United States Unemployment Rate

SOURCE: “U.S. Bureau of Labor Statistics,”, accessed July 6, 2020.

There are other factors to consider. According to The National Bureau of Economic Research, we entered a recession in February 2020. The recession marks significant declines in economic activity across production, employment, and other indicators.4

The U.S. Purchasing Manager’s Index (PMI), a metric of economic trends in manufacturing, plummeted in response to COVID-19. April marked the fastest rate of contraction since the global financial crisis. June saw a modest reversal of the downward trajectory.5 But with fresh spikes of COVID-19, the numbers could decline again as part of a W-shaped recovery.

Some optimists have looked back to the 1918 Spanish Flu pandemic as a precedent. The recession caused by that event was relatively mild, and the recovery was quick. But the U.S. economy is dramatically different today, with far more people working in service industries and fewer people in agriculture or manufacturing jobs. Service occupations are likely to see a longer impact from the COVID-19 pandemic, because they require face-to-face interactions, and customers are unlikely to return until they feel it’s safe.6

That ties to a much larger point: About two-thirds of economic activity worldwide comes from consumer spending—people eating out, booking trips, buying home goods, and making dozens of other discretionary purchases. High unemployment will stifle that spending—when people don’t have paychecks, they can’t spend—but a lack of consumer confidence due to physical safety and economic uncertainty will put the brakes on any recovery as well. And consumer confidence issues could last for years.7

To be clear, some upsides could factor in. The U.S. government has already invested heavily in stimulus measures to cushion some of the worst impacts of the slowdown, and more spending could be coming. The course of the virus is a huge unknown as well—it could ease, a vaccine could be developed, or countries could develop the right level of herd immunity.

But that is a significant amount of uncertainty, and smart investors realize they can’t possibly manage it all or predict the future. Instead, they need a portfolio built for both positive and negative economies. To that end, they can diversify across asset classes—not just stocks and bonds but also non-traded alternatives.

Diversification may help tamp down volatility by spreading risk across assets that have different risk levels and potential returns, potentially giving investors exposure to different parts of the economy. Of course, diversification can’t guarantee that a portfolio won’t experience losses. But some research has found that diversification, when positioned correctly, can help investors reduce risk without sacrificing returns.8 As always, there is no guarantee that diversification reduces risks, for example if the investors adds high risk investments to their portfolio.

But in the current market, with so many warning signs flashing about a potentially long and painful recovery, diversifying across assets and staying invested for the long haul may be a solid strategy for investors to prepare their portfolios so they are ready.

1 “S&P 500, Dow Jones Industrial Average & NASDAQ Indices,” Yahoo!
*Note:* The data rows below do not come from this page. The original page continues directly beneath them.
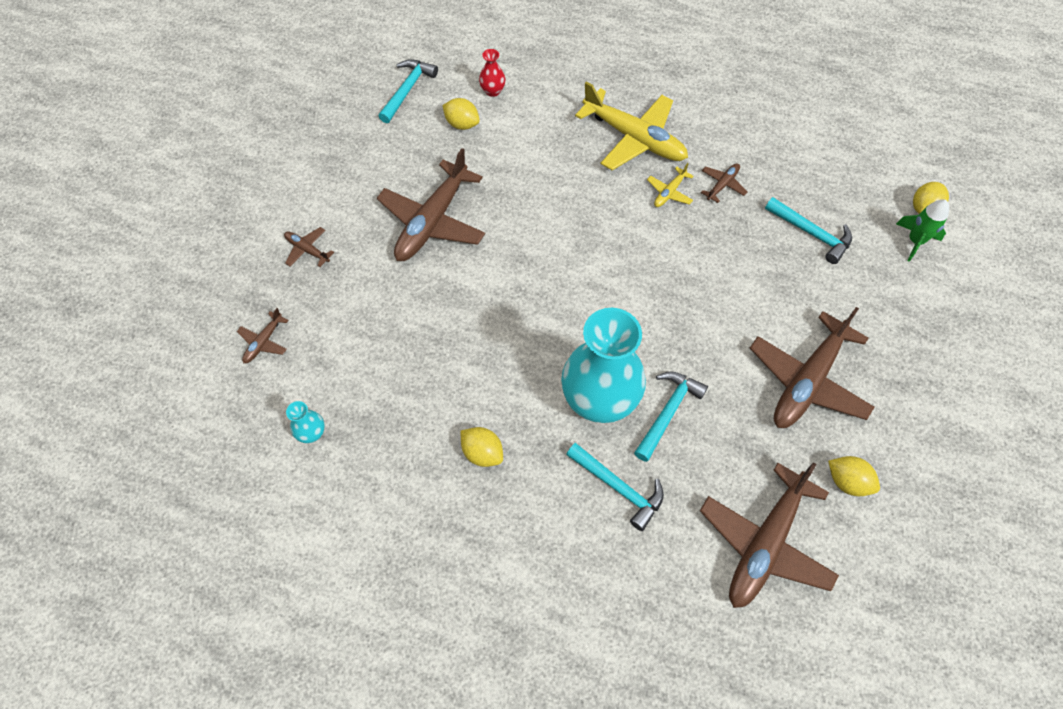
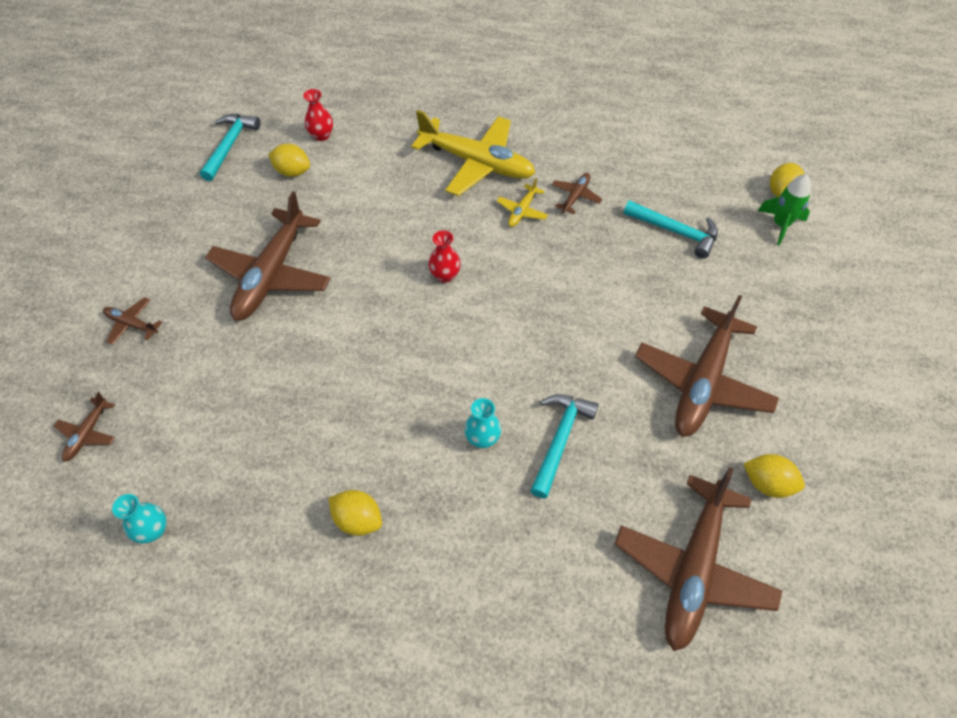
camera: 10 degrees left, 5 degrees down
(588, 245) = (445, 275): none -> red vase
(599, 400) = (482, 438): turquoise vase -> turquoise vase, size x0.40
(619, 488) = (519, 533): turquoise hammer -> none

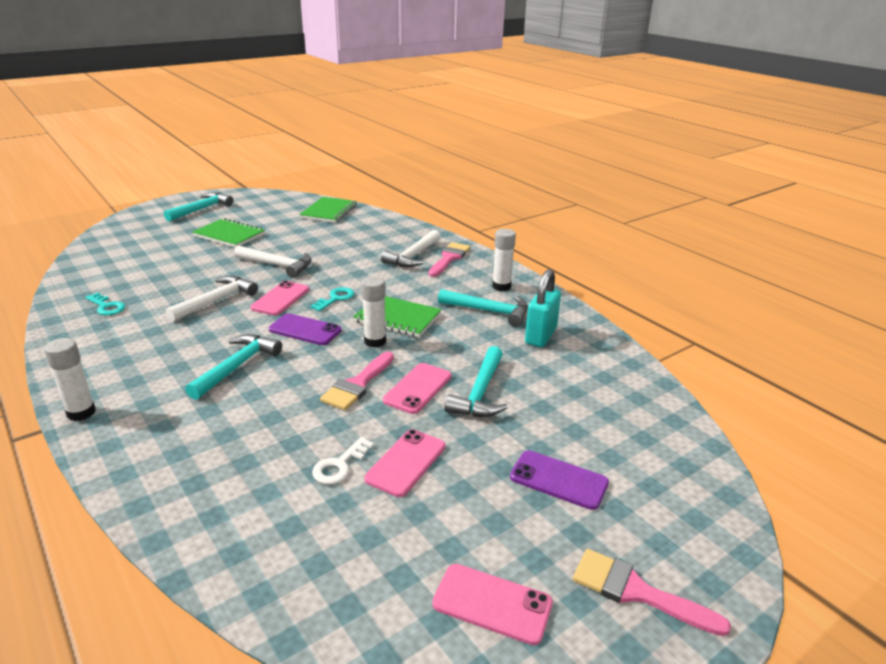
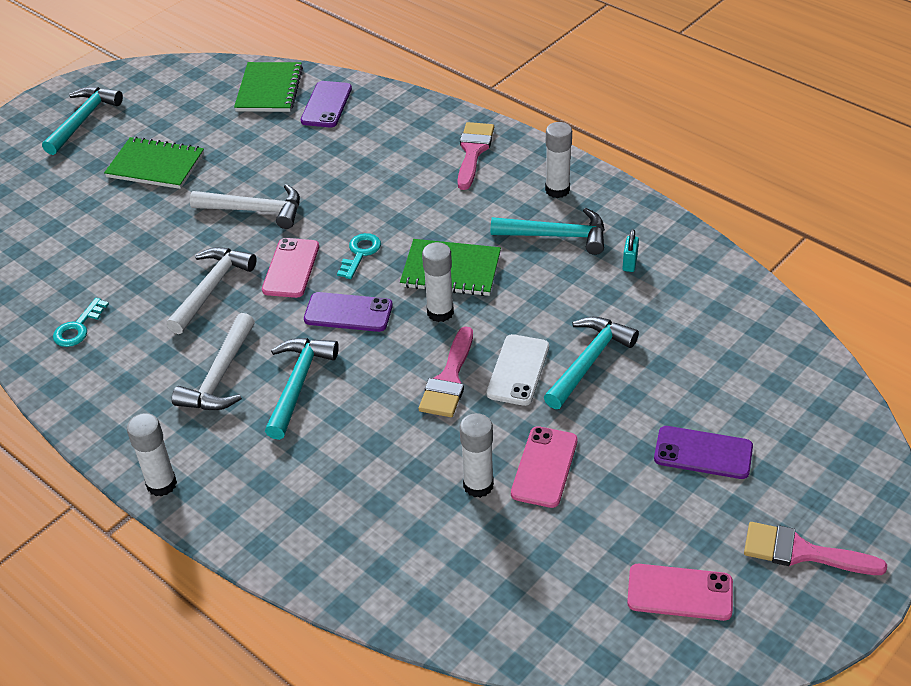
camera: 10 degrees left, 15 degrees up
(106, 307) = (78, 327): turquoise key -> turquoise key turned 90 degrees clockwise
(339, 465) = (478, 485): white key -> white glue stick
(361, 223) = (326, 105): none -> purple phone
(413, 256) = (424, 157): white hammer -> white hammer (220, 376)
(418, 388) = (518, 370): pink phone -> white phone
(480, 393) = (588, 361): turquoise hammer -> turquoise hammer turned 150 degrees counterclockwise
(540, 336) = (629, 263): turquoise padlock -> turquoise padlock, size x0.48

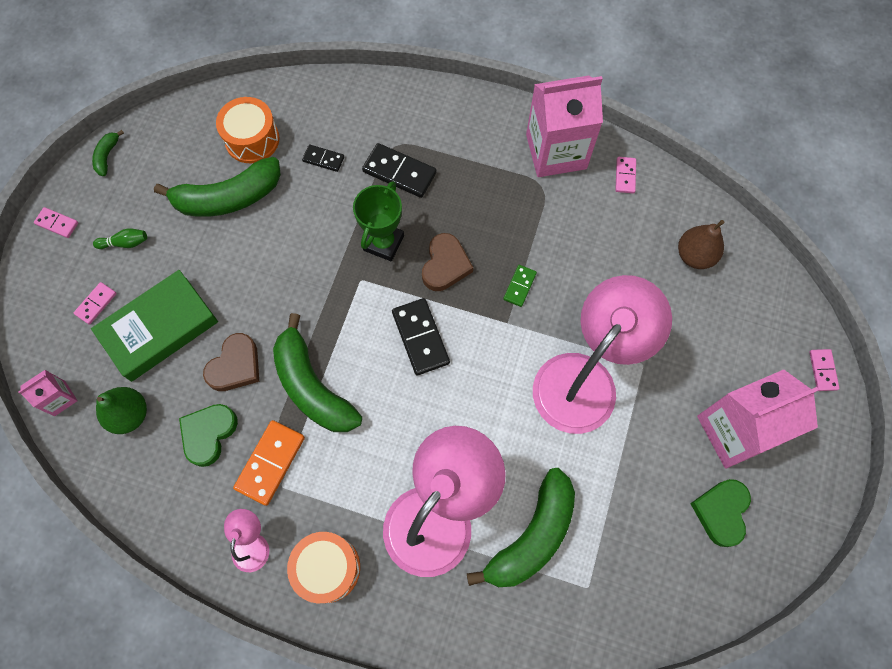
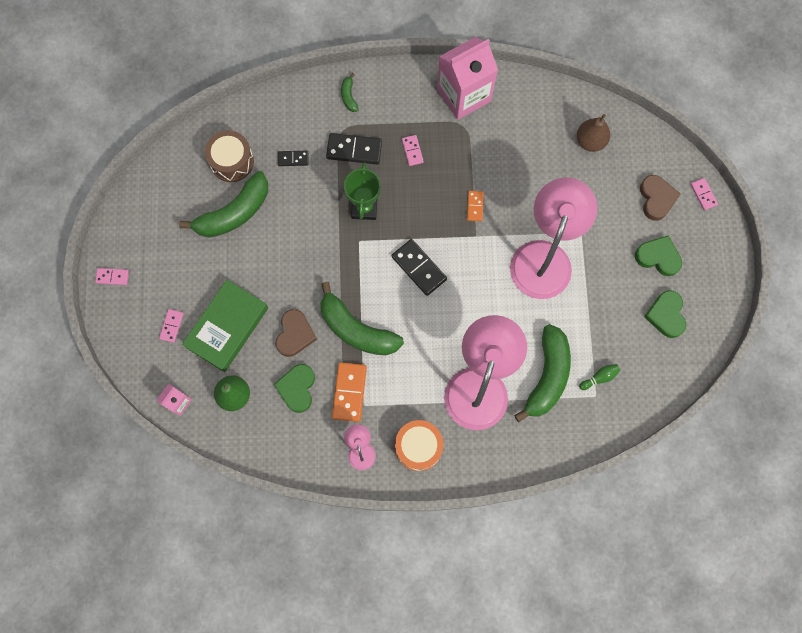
camera: 20 degrees left, 5 degrees up
(107, 156) = (126, 212): green banana -> green banana (349, 96)
(125, 243) = (172, 274): green bowling pin -> green bowling pin (599, 377)
(252, 139) = (232, 161): orange drum -> brown drum
(445, 265) = (416, 209): brown heart -> brown heart (656, 199)
(519, 286) = (475, 206): green domino -> orange domino
(625, 176) = (520, 97): pink domino -> pink domino (412, 151)
(735, 431) = (658, 257): pink carton -> green heart

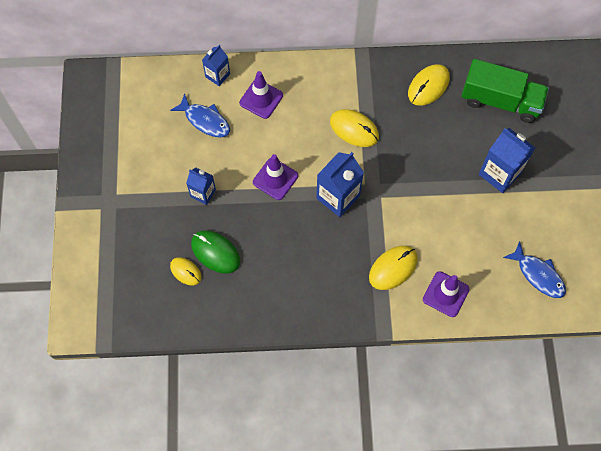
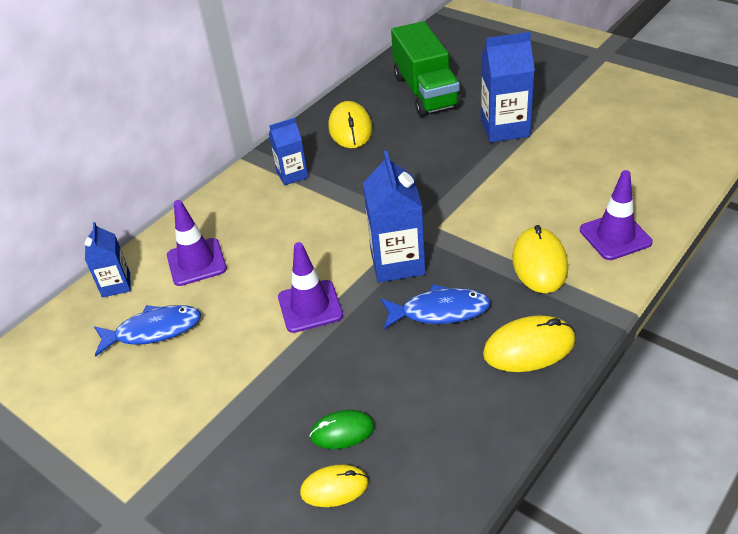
camera: 45 degrees left, 25 degrees down
(203, 193) = (244, 393): blue carton -> blue carton (292, 175)
(215, 252) = (342, 431): green mouse -> green mouse, size x0.64
(354, 129) = (330, 205): yellow mouse -> yellow mouse (529, 347)
(500, 101) = (425, 92): green truck -> green truck turned 105 degrees clockwise
(538, 274) = (652, 157): blue fish -> blue fish (439, 311)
Finance, Yahoo!, accessed June 7, 2020.
2 Julia La Roche, “Jeffrey Gundlach: The US stock market ‘will get crushed’ in the next recession.” Yahoo! Finance, Yahoo!, Dec. 2, 2019.
3 Patricia Cohen, “Many Jobs May Vanish Forever as Layoffs Mount,” New York Times, May 21, 2020.
4 Determination of the February 2020 Peak in US Economic Activity, National Bureau of Economic Research, June 8, 2020.
5 “United States ISM Purchasing Managers Index (PMI),”, May 2020.
6 Brian Asquith and John Austin, “What Can the Past Teach Us About a Coronavirus Economic Recovery?” Barron’s, May 21, 2020.
7 Peter S. Goodman, “Why the Global Recession Could Last a Long Time,” New York Times, April 1, 2020.
8 Coryanne Hicks, “Why Diversification Is Important in Investing,” U.S. News & World Report, Sept. 27, 2019.